Смотрел я на все это и скорбел. Скорбел, что гибнут зазря люди русские. А еще более от того, что кровь эта падала на невольного виновника их гибели — на Ивана — и переполняла чашу терпения Господа.
* * *
Как я уже рассказывал, разврат был неразрывно связан с молитвой, ибо ежедневно соседствовали, так что непонятно было, то ли утреннее молитвенное бдение предваряло вечернее распутство, то ли за развратом разнузданным шло покаяние истовое. Мне кажется, что первое вернее, потому что пир ежевечерний начинался исключительно чинно и в еде скромно. На столах, простыми льняными скатертями застланных, в это время не было никакой посуды, кроме солонок, перечниц и уксусниц, да еще стояли деревянные блюда с холодным мясом, солеными огурцами и сливами, а к ним кислое молоко в деревянных же чашах. Никакой музыки не было и в помине, лишь с улицы доносился звон колоколов. Пир начинался с молитвы, которую читал в голос Иван, остальные же стояли со склоненными головами и только губами в такт шевелили. Потом приносили хлеб, большими ломтями нарезанный, и Иван им присутствующих по своему выбору жаловал, тех, кто отличился в этот день или просто был ему всех милей, и каждый тот хлеб с поклоном принимал как (самый дорогой подарок.

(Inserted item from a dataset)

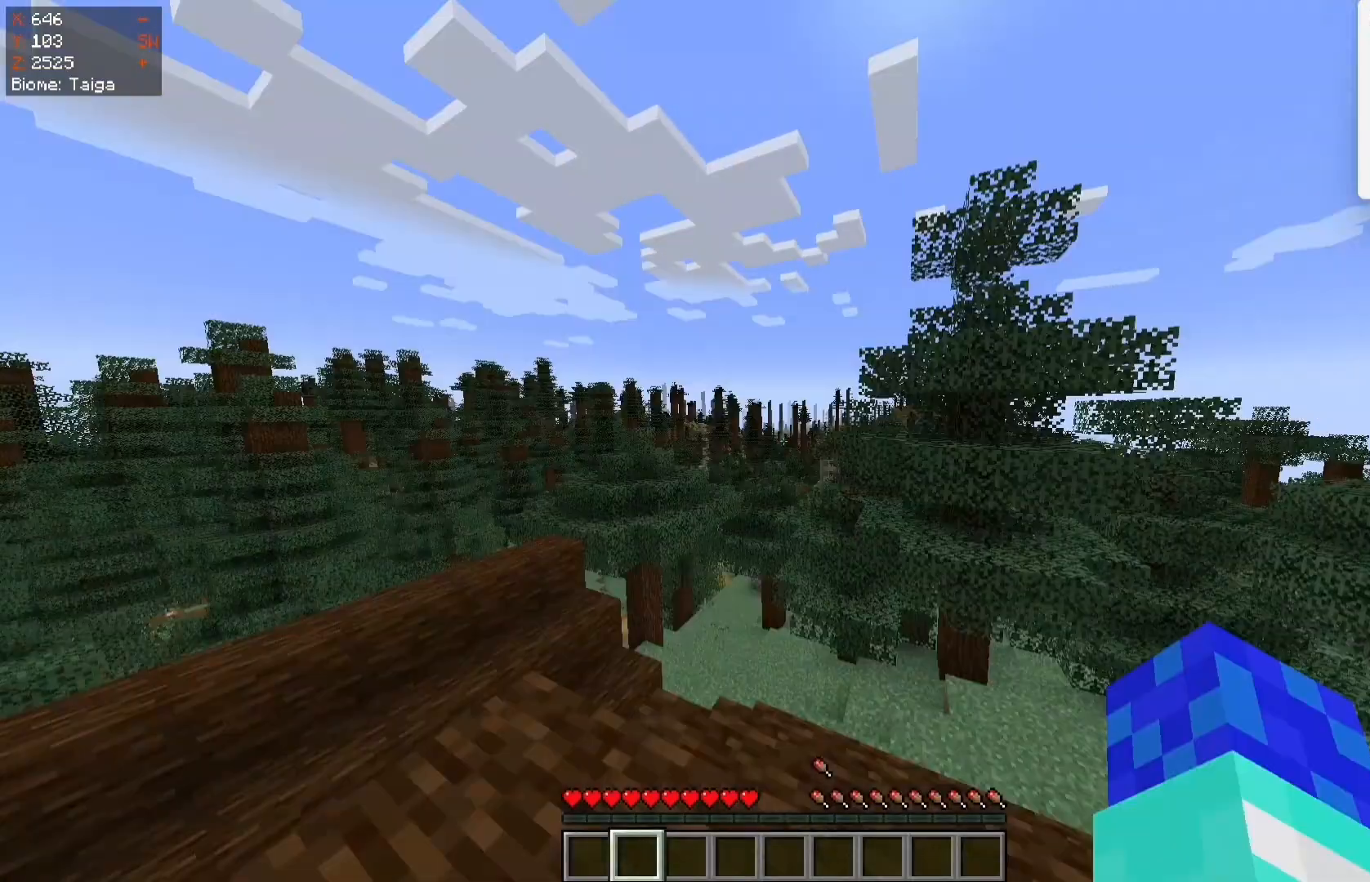
{"keys": [], "mouse": [], "events": []}
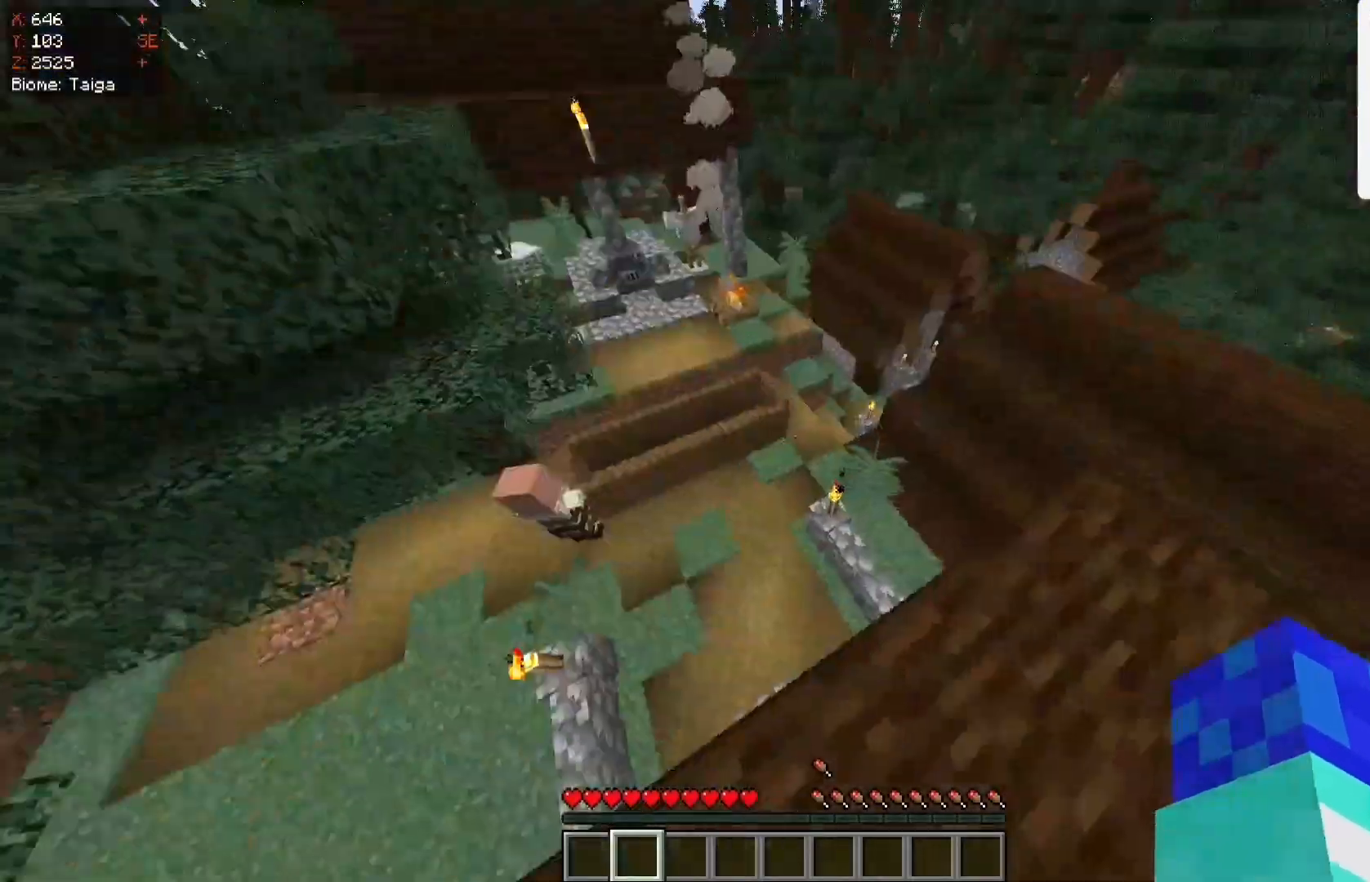
{"keys": [], "mouse": [], "events": [[100, "mouse_left", "down"], [433, "mouse_left", "up"]]}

Гости, на пир царский приглашенные, всегда были приятно удивлены такой скромностью и благочестием и с веселым сердцем садились за стол. А гости у нас не переводились, в том числе из земских. Иные по недомыслию заезжали, другие по делам земским, а были и такие, что из ухарства. На пирах тех всякое случалось, бывало так, что Захарьины или Басманов лишь поводили бровью, и опричники на боярина заезжего накидывались, а иногда и без этого обходились, опричники забияки известные, им много не надо, чтобы за кинжал схватиться. Мог и Иван вспылить от дерзких боярских речей, но это редко было, очень редко. Так что с каждого пира кого-нибудь прямиком на погост уносили. Но русского человека разве ж это остановит? Да наоборот! Что нам медведь, кабан или тур, схватывались один на один, знаем, наскучило. Нам бы с судьбой в орлянку сыграть! А что голова на кону, так в этом самая сладость — однова живем! Вот и приезжали, некоторые счастливцы и уезжали, но непременно возвращались и второй раз, и третий. Повадился кувшин но воду ходить… А может быть, их другое привлекало? Не знаю, я ведь с земскими — ни полслова.